Small details can make a large difference to your portfolio returns.

If you view the small and mid cap part of the domestic market (essentially companies listed on the JSE, but outside of the Top 40 Index) as a separate asset class, a number of interesting observations can be made, particularly in the small cap space.

Firstly, most people are already invested in Top 40, blue chip and/or massive multi-national companies through their investments into pensions, unit trust and direct portfolios. If viewed through the lens of diversification, then most people are already over-weight blue chips and could use the added diversification from an investment into the lower part of the market, small caps.

Secondly, small cap shares (as well as their close cousins, mid caps) tend to outperform their larger, sluggish blue chip brethren (Figure 1). This is especially true over the longer-term when the higher day-to-day volatility of the small cap share prices becomes less relevant from a risk perspective.

Sources: Bloomberg, AlphaWealth workings

Finally, despite growing faster, small cap shares are relatively cheaper investments than the efficiently priced, highly traded and well- researched blue chip shares (Figure 2). Not only when measured by their price earnings (PE) but also when viewed in relation to their respective growth rates (i.e. the so-called price-earnings-growth ratio), small caps are generally cheaper than blue chips.

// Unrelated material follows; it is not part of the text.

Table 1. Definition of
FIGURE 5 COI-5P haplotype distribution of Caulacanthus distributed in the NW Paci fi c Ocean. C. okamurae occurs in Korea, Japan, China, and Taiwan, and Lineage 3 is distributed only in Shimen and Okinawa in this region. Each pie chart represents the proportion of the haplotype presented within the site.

Sources: Bloomberg, AlphaWealth workings

Even more interesting, this portion of the market holds many more individual stocks for an investor to choose from than the forty companies in the Top 40 Index. An index is simply an average of a basket of stocks, but the underlying stock performances can vary quite widely. Thus, this expanded stock picking universe can lead to fantastic “ten bagger” opportunities (stocks that rise 1000%, i.e. making ten times your money on them).

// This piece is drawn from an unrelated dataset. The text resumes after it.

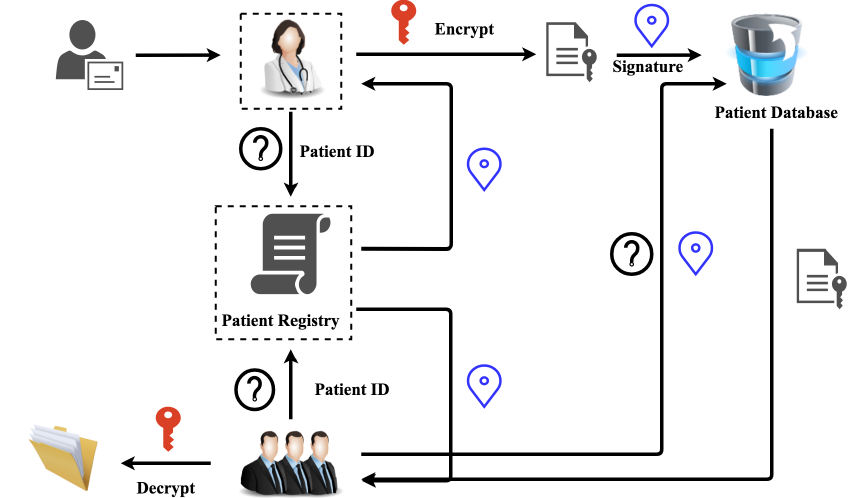
Figure 8. Blockchain-based healthcare application workflow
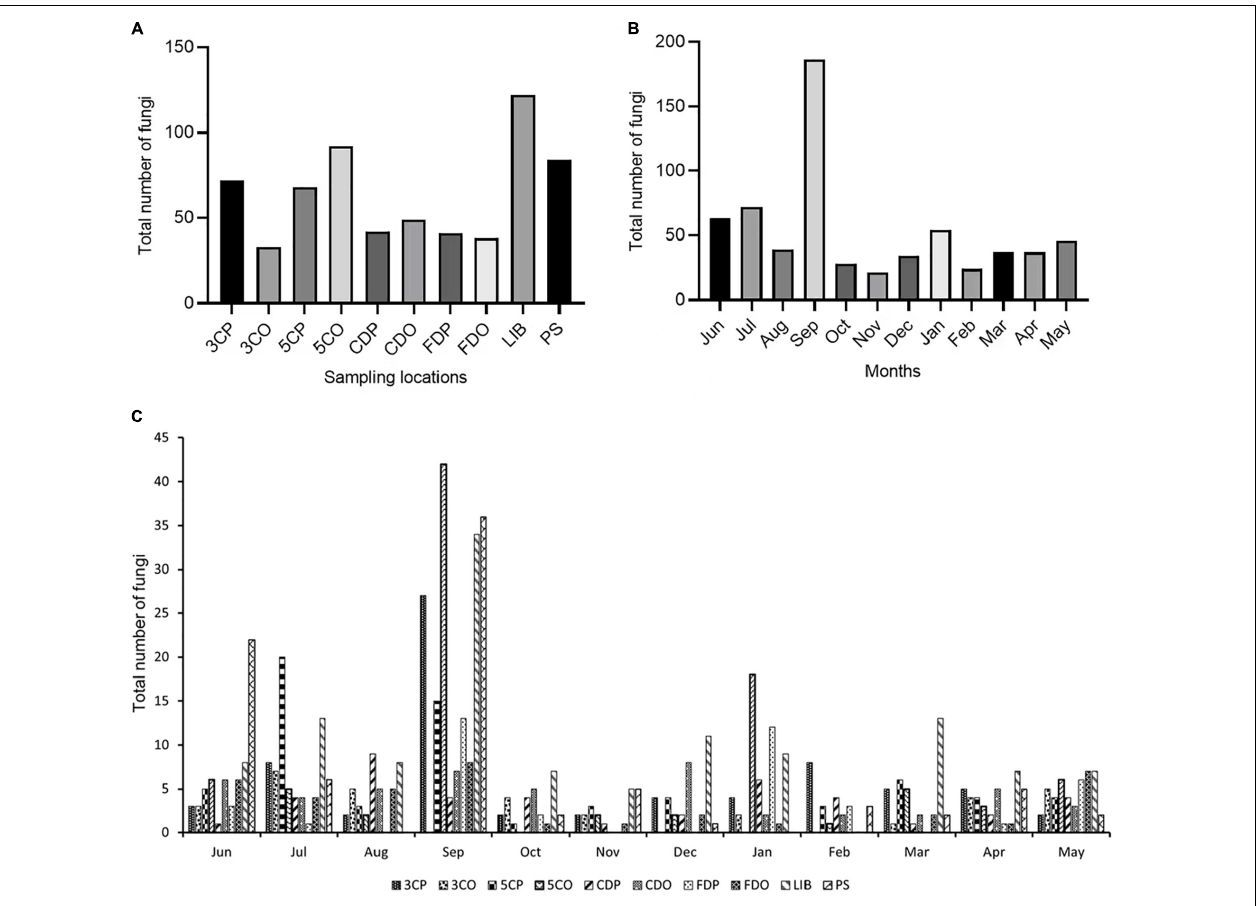
FIGURE 2 | Total number of fungi isolated from different locations (A) and months (B,C) . 3CP, Canteen 3 Peak; 3CO, Canteen 3 Off-peak; 5CP, Canteen 5 Peak; 5CO, Canteen 5 Off-peak; CDP, Chinese student Dorm Peak; CDO, Chinese student Dorm Off-peak; FDP, Foreign student Dorm Peak; FDO, Foreign student Dorm Off-peak; LIB, Library; PS, Peiyang Square.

To illustrate this, we did an exercise where we took only the top five performing stocks in each of small cap, mid cap and Top 40 indices and held them for ten full years (Figure 3). This would have turned an original R100 000 investment in the Top 40 into a R2.5 million investment today (which is nice), but would have turned the same sized initial investment in small caps into a whopping R7.7 million today (far better)!

In conclusion, while small caps do have liquidity, volatility and business risks attached to them, there is arguably a place for them in most equity portfolios.

Depending on your risk appetite, adding an allocation to small caps should add diversification to your portfolio while a careful selection (or, more likely, an allocation to a specialist small cap fund) has the potential to add significant upside performance to your long-term returns.